(Stored data)
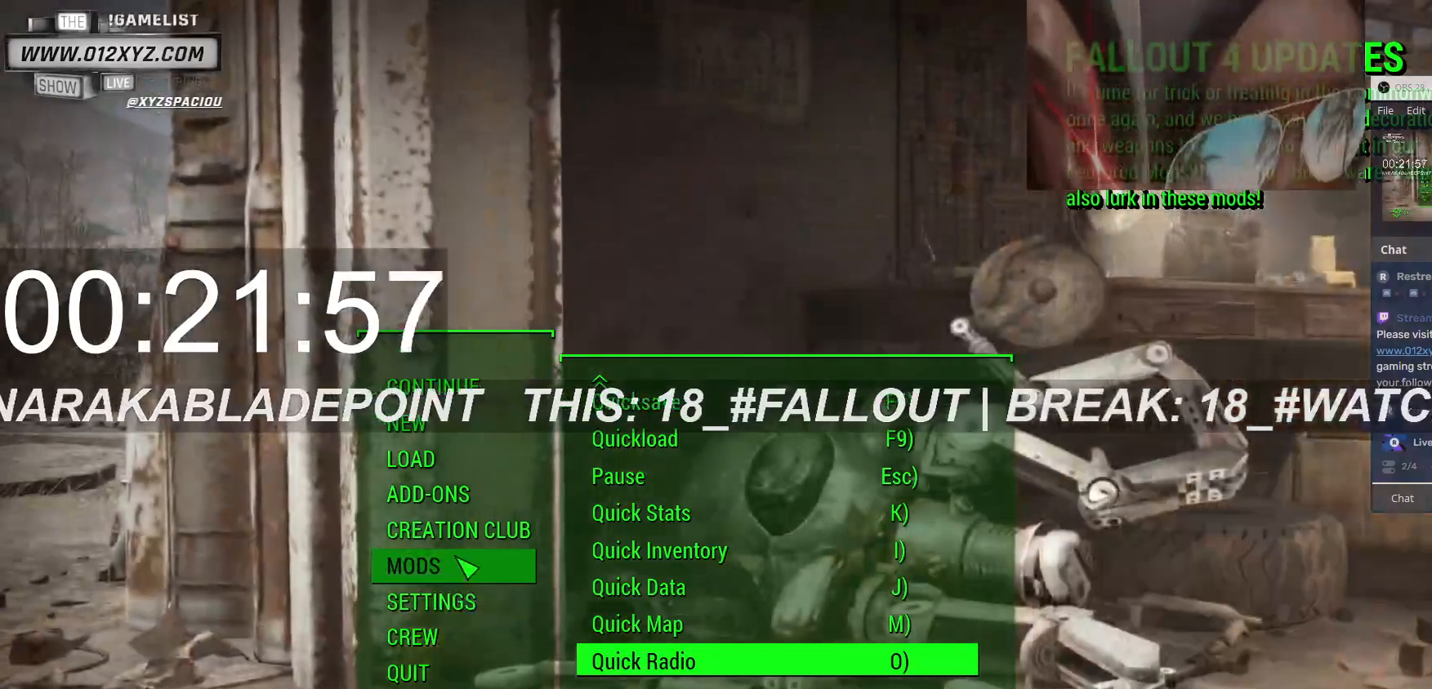
{"keys": [], "mouse": [], "events": []}
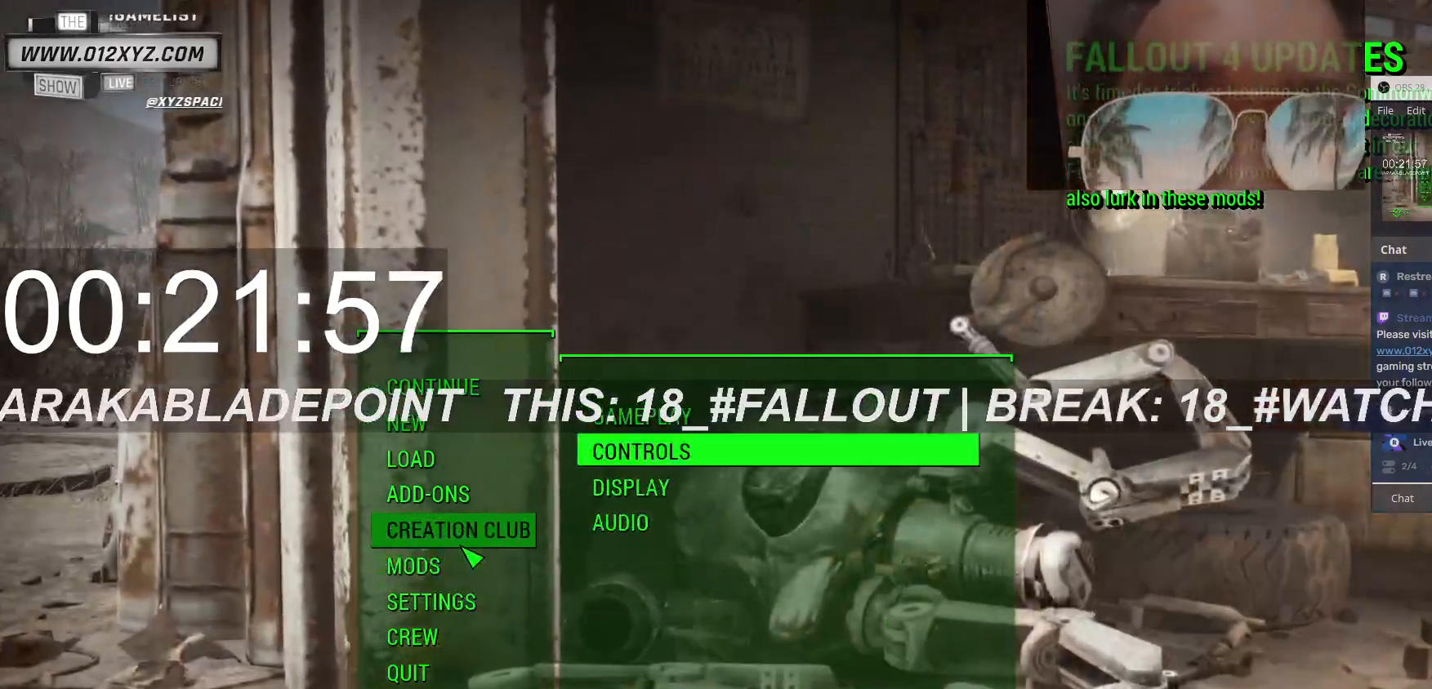
{"keys": [], "mouse": [], "events": []}
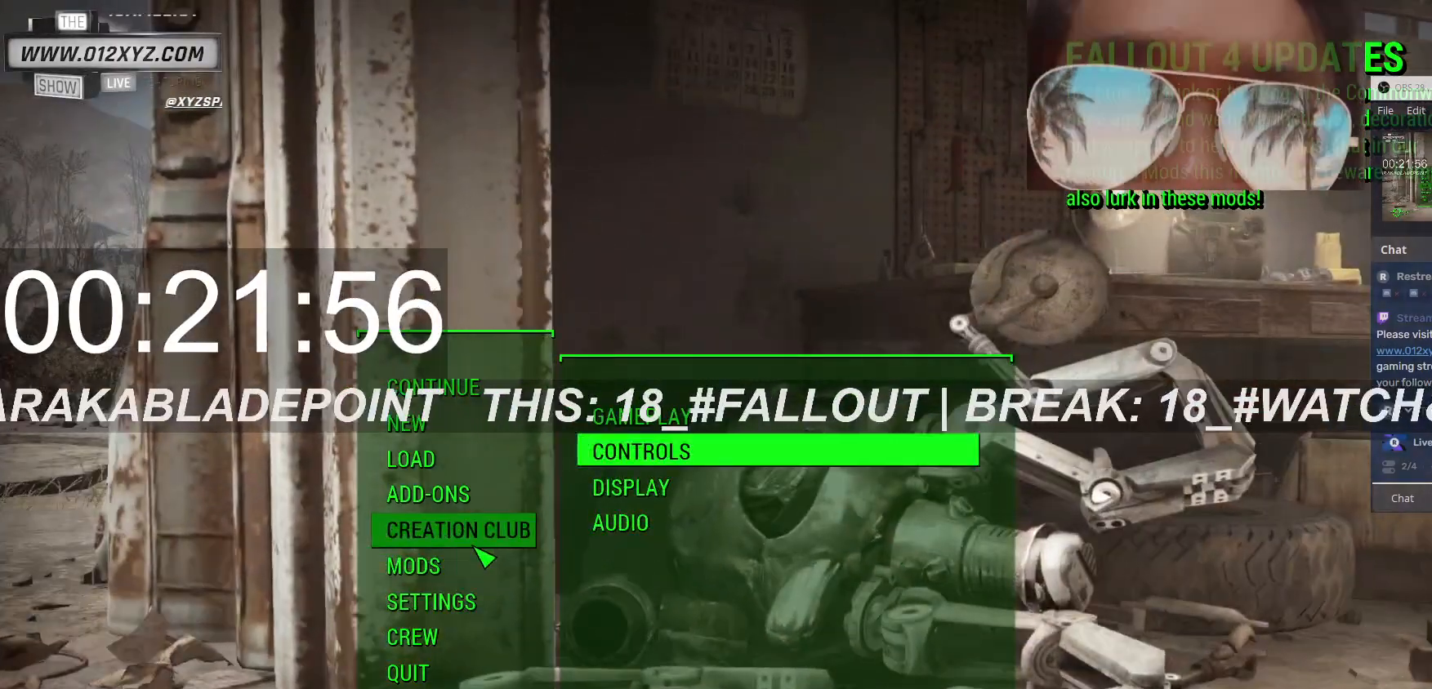
{"keys": [], "mouse": [], "events": []}
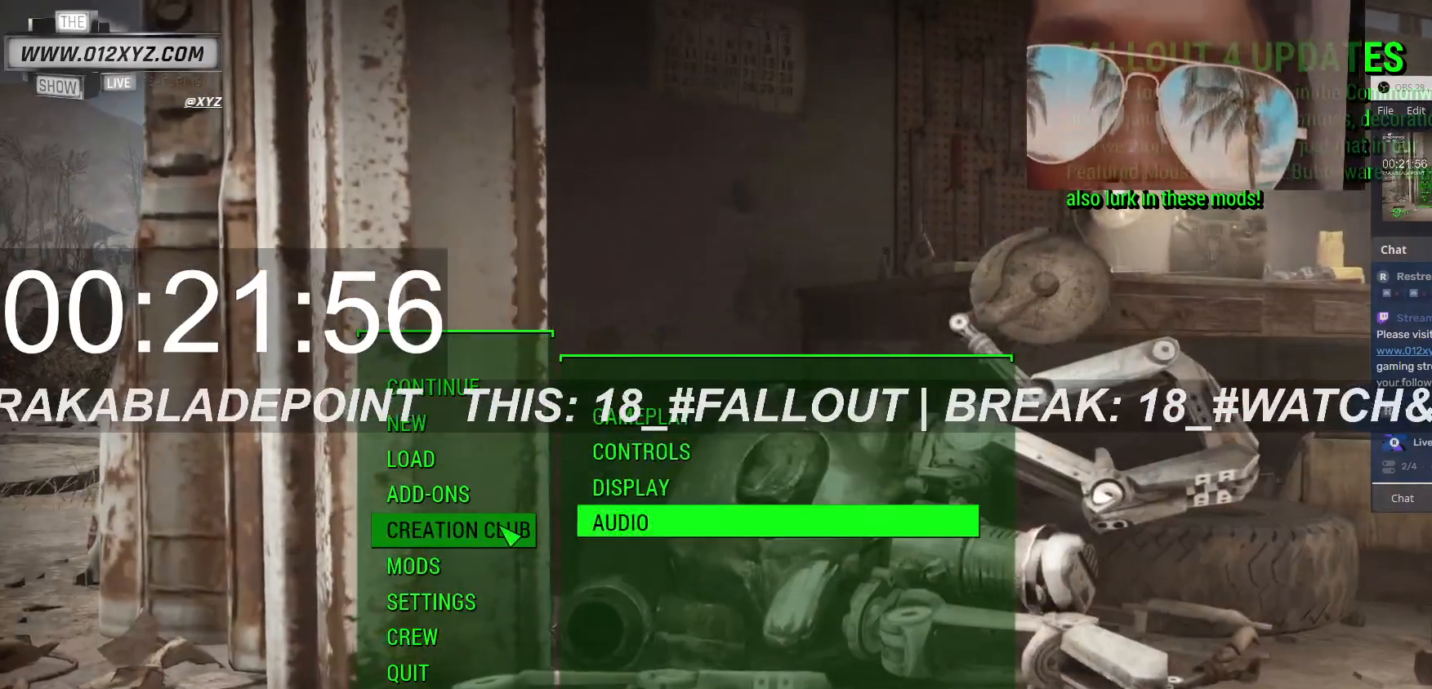
{"keys": [], "mouse": [], "events": []}
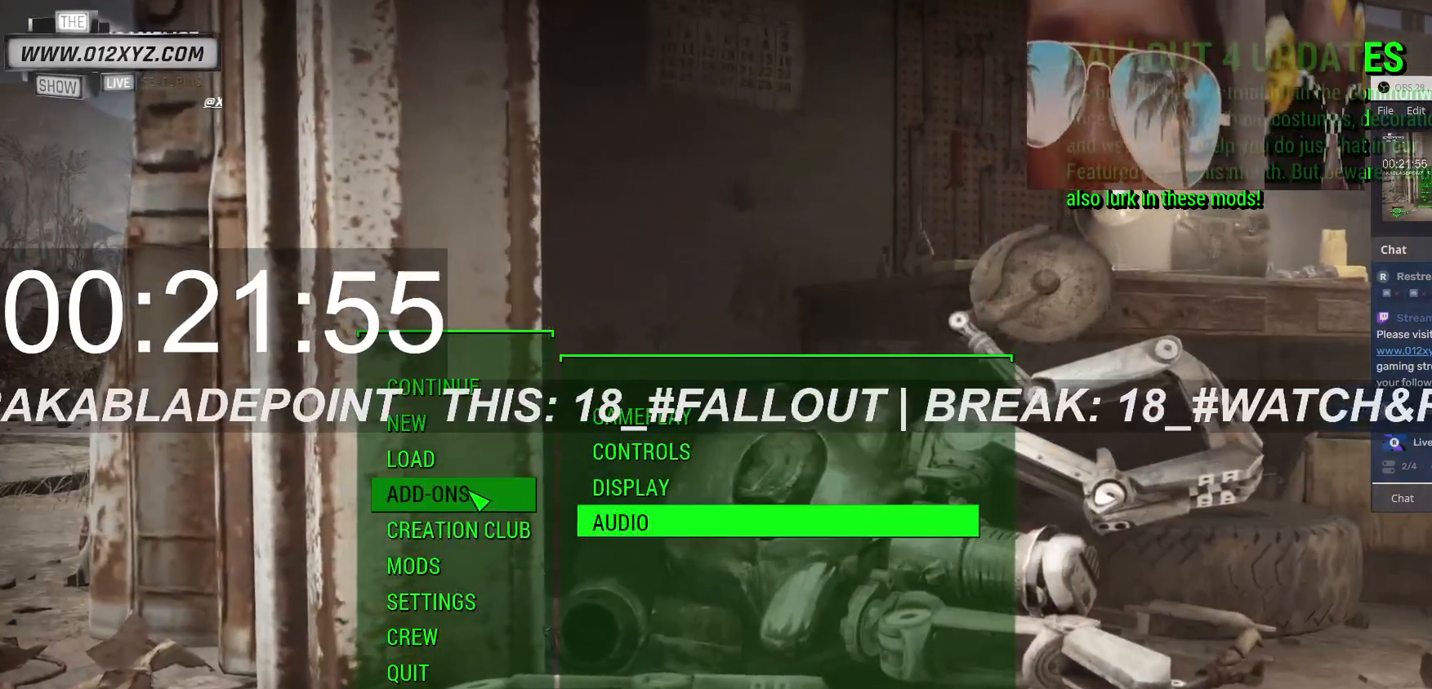
{"keys": [], "mouse": [], "events": []}
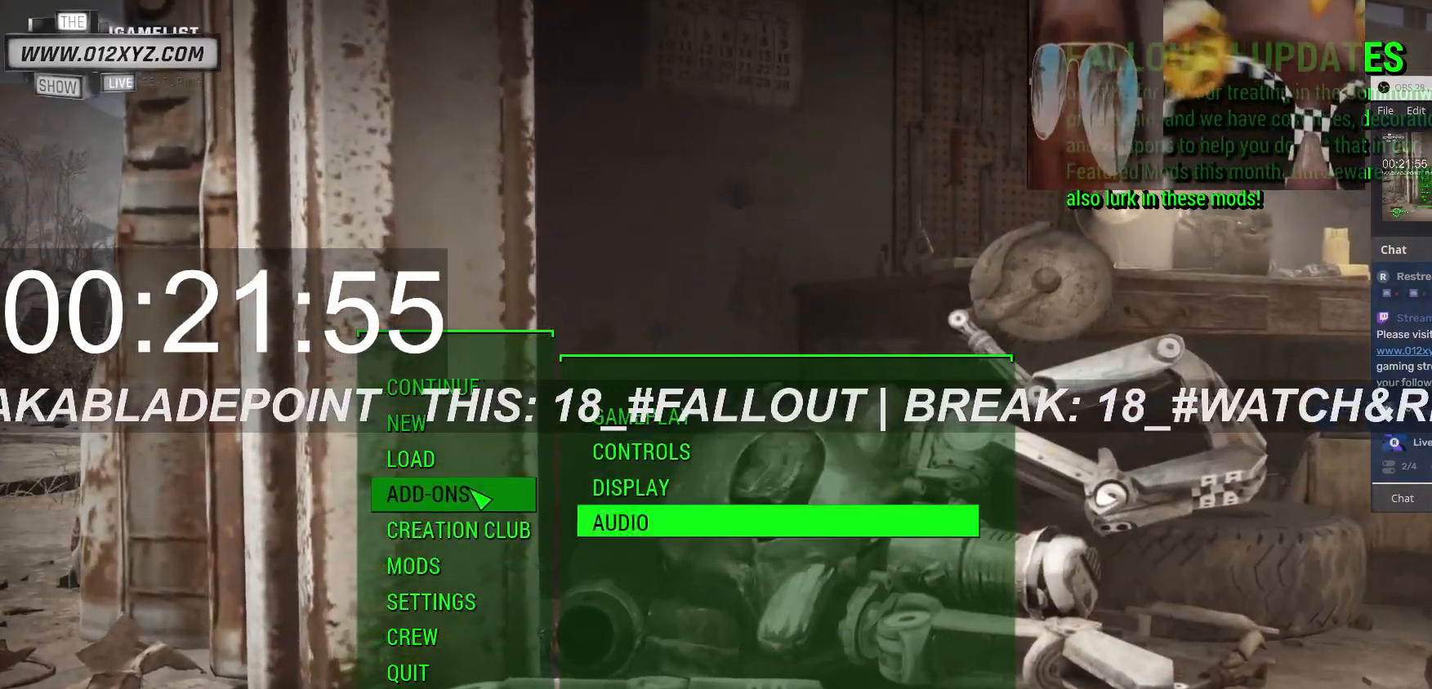
{"keys": [], "mouse": ["left"], "events": [[467, "mouse_left", "down"]]}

*Exercise prompt*: Skip the pictures and print each record exactly as it stands.

*Solution for this task*:
{"keys": [], "mouse": [], "events": []}
{"keys": [], "mouse": [], "events": []}
{"keys": [], "mouse": [], "events": []}
{"keys": [], "mouse": [], "events": []}
{"keys": [], "mouse": [], "events": []}
{"keys": [], "mouse": ["left"], "events": [[467, "mouse_left", "down"]]}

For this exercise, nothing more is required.